▸ Aim of the exercise
Rewrite the rows starting at the line with "scientific name: Allamanda cathartica" and ending at the line with "scientific name: Thraupis episcopus", replacing "common name" with "vernacular name" and leaving everything else unchanged.

▸ Stored items
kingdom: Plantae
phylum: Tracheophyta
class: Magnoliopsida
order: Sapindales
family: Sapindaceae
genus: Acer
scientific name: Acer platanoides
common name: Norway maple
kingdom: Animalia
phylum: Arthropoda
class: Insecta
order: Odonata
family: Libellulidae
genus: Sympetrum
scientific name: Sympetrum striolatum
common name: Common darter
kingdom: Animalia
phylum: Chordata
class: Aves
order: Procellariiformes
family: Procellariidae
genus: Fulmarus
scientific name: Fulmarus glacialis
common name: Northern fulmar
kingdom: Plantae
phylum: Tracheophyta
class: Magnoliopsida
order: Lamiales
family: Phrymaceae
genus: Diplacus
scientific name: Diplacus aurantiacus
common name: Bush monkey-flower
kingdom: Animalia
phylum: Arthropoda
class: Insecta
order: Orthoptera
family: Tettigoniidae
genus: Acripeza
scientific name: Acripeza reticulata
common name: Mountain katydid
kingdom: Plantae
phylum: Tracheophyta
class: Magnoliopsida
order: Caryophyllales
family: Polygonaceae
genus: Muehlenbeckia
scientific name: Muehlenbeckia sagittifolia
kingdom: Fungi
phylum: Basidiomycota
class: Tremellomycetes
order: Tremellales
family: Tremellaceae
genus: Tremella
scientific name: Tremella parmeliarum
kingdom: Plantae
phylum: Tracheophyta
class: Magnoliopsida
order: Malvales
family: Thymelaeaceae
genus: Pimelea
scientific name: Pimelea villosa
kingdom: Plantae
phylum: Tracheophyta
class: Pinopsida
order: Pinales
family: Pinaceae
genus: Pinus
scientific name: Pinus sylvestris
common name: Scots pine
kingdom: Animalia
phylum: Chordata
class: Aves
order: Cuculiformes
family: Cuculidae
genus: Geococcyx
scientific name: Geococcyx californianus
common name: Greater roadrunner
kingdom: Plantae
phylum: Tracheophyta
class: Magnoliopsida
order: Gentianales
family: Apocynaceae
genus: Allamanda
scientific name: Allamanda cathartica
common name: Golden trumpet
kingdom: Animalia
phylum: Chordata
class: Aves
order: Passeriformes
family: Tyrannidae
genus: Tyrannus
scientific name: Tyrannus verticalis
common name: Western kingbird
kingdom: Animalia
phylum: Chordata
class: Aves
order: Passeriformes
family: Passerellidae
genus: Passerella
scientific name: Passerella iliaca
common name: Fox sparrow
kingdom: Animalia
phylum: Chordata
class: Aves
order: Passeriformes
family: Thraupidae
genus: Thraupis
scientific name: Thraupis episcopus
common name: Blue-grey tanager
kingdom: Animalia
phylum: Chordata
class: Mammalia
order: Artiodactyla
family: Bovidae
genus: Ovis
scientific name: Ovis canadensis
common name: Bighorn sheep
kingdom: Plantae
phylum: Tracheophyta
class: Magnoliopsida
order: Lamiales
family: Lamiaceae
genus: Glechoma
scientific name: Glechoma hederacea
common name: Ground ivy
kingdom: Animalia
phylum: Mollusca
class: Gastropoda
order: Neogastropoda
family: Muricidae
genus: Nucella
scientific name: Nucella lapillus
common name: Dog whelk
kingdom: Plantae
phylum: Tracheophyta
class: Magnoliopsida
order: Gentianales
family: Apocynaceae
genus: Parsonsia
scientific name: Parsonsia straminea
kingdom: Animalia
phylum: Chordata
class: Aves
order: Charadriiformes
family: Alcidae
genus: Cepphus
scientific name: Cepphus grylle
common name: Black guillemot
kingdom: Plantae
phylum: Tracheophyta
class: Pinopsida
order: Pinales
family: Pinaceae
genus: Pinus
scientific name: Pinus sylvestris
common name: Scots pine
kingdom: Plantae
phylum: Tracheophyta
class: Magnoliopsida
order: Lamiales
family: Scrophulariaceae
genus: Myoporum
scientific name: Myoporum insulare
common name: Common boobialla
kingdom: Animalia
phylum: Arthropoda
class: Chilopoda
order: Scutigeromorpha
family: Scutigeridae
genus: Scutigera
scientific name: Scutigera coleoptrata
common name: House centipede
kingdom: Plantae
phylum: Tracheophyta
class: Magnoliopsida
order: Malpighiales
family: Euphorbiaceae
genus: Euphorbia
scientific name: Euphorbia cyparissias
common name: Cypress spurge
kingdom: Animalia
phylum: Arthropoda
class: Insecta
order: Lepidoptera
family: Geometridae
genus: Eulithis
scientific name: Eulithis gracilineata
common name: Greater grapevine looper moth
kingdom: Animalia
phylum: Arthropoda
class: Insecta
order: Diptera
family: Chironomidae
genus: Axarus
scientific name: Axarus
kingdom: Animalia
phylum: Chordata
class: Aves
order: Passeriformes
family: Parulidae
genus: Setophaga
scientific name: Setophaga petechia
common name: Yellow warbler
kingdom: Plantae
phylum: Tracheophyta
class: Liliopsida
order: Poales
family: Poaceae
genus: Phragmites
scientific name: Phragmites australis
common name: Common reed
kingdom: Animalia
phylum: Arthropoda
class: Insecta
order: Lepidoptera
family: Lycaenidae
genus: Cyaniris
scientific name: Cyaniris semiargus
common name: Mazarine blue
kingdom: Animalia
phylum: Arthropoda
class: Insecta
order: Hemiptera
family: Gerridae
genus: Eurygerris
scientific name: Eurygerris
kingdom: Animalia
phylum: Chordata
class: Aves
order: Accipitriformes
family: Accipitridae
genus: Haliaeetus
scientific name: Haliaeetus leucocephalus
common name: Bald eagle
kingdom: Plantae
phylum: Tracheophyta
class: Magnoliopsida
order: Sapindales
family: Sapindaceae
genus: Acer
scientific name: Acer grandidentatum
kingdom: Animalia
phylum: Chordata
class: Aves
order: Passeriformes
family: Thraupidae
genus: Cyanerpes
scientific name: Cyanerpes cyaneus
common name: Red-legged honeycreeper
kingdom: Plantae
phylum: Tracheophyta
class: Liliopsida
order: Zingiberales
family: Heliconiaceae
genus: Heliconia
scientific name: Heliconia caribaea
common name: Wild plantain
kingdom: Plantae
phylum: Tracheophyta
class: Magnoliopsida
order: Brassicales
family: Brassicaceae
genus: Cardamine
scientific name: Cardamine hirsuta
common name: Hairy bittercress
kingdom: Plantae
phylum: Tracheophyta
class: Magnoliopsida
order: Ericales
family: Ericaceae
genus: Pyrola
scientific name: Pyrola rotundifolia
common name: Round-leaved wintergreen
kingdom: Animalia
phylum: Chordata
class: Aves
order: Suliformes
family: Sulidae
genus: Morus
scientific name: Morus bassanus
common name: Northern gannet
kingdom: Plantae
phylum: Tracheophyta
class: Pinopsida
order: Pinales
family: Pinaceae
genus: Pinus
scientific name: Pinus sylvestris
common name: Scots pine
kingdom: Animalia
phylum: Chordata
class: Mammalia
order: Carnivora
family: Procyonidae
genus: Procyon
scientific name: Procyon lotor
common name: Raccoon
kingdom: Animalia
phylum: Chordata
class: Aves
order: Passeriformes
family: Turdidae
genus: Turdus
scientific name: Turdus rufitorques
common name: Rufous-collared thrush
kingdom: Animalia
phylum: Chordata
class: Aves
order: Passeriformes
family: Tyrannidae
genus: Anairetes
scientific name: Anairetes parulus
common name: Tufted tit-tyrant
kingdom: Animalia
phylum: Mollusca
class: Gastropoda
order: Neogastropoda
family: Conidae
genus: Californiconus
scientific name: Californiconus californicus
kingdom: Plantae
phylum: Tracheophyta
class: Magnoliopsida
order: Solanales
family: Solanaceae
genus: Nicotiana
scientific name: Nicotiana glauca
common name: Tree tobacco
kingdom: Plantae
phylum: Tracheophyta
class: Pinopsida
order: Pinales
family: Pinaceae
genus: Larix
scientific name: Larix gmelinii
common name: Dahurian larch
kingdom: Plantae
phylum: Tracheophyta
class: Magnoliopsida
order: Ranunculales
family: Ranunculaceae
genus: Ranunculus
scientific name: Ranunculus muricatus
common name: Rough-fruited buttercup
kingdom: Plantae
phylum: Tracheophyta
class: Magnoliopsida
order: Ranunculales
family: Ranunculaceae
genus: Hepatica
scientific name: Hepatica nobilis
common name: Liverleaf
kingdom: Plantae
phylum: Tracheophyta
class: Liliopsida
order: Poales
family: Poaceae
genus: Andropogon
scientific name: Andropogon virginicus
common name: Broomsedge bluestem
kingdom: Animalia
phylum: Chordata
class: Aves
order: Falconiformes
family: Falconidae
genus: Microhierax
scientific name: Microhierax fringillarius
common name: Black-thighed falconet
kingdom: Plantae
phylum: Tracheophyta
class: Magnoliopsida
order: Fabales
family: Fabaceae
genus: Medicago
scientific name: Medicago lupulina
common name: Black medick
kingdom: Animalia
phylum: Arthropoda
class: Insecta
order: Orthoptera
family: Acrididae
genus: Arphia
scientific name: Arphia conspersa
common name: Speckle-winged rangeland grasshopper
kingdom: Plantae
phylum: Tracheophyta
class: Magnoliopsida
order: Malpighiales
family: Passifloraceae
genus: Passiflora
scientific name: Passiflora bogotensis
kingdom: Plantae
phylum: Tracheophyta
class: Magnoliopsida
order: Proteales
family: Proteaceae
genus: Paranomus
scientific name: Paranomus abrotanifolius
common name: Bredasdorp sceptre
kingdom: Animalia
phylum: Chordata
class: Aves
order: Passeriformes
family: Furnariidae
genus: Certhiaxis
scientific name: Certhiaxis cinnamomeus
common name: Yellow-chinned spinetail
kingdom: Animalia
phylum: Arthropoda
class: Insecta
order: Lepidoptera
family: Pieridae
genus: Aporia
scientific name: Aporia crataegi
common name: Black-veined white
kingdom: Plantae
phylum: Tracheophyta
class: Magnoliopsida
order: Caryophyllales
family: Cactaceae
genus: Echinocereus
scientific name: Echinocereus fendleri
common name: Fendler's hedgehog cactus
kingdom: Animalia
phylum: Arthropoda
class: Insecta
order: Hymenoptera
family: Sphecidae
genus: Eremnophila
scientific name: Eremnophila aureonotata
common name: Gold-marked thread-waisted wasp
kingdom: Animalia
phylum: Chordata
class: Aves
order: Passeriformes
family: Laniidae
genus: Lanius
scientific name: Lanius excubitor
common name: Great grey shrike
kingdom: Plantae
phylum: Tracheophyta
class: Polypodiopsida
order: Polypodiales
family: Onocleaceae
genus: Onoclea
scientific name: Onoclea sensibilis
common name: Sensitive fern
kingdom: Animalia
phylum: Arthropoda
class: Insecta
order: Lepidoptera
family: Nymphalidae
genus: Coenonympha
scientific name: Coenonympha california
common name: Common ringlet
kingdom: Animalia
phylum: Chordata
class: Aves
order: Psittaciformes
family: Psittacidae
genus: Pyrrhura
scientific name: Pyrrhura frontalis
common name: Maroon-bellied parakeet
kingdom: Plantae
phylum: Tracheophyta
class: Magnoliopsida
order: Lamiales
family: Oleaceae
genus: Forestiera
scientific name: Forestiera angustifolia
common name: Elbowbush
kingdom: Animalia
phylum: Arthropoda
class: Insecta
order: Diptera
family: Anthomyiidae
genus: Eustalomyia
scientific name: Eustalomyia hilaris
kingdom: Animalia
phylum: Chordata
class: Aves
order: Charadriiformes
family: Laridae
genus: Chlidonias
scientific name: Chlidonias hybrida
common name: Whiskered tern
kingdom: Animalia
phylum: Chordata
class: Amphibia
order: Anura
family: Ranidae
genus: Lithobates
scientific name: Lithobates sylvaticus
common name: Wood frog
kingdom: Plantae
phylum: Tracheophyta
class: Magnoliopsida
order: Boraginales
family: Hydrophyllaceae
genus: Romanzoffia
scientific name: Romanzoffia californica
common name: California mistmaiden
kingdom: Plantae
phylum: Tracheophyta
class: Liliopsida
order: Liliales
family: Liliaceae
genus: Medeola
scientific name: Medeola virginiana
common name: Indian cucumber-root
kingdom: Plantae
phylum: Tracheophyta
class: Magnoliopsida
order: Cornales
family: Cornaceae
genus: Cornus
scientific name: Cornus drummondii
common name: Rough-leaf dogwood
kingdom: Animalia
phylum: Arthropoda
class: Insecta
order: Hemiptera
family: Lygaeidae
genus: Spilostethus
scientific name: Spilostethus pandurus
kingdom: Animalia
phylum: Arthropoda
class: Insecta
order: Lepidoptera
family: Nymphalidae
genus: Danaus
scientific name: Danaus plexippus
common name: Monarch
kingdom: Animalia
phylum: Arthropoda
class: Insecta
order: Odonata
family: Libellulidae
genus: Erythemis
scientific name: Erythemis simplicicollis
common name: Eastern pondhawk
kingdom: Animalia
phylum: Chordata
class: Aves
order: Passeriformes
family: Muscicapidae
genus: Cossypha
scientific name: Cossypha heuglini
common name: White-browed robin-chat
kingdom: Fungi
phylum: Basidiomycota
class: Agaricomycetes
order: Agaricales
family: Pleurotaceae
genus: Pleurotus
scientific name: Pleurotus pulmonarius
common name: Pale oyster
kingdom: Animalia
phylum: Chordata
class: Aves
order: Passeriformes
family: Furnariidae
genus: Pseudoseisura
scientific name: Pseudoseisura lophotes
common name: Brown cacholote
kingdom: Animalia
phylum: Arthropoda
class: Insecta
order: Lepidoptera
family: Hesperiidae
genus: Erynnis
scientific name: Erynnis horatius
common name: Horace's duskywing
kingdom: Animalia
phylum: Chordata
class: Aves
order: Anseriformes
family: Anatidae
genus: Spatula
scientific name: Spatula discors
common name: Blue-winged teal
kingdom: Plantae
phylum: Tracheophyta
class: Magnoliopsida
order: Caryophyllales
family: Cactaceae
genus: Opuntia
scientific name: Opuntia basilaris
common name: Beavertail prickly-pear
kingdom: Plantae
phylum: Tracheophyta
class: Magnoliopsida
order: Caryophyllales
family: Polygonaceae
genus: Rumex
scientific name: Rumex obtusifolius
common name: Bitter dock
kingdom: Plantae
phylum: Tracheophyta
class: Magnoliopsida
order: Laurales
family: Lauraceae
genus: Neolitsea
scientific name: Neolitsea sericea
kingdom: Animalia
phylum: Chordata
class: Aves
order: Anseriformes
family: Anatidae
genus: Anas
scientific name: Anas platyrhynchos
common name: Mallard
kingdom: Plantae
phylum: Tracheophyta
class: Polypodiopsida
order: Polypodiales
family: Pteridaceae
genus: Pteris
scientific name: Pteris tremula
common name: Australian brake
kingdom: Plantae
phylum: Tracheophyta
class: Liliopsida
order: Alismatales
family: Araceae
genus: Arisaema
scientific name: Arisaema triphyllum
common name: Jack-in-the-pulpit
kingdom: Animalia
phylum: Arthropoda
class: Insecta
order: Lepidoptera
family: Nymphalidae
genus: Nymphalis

▸ Answer to this problem
scientific name: Allamanda cathartica
vernacular name: Golden trumpet
kingdom: Animalia
phylum: Chordata
class: Aves
order: Passeriformes
family: Tyrannidae
genus: Tyrannus
scientific name: Tyrannus verticalis
vernacular name: Western kingbird
kingdom: Animalia
phylum: Chordata
class: Aves
order: Passeriformes
family: Passerellidae
genus: Passerella
scientific name: Passerella iliaca
vernacular name: Fox sparrow
kingdom: Animalia
phylum: Chordata
class: Aves
order: Passeriformes
family: Thraupidae
genus: Thraupis
scientific name: Thraupis episcopus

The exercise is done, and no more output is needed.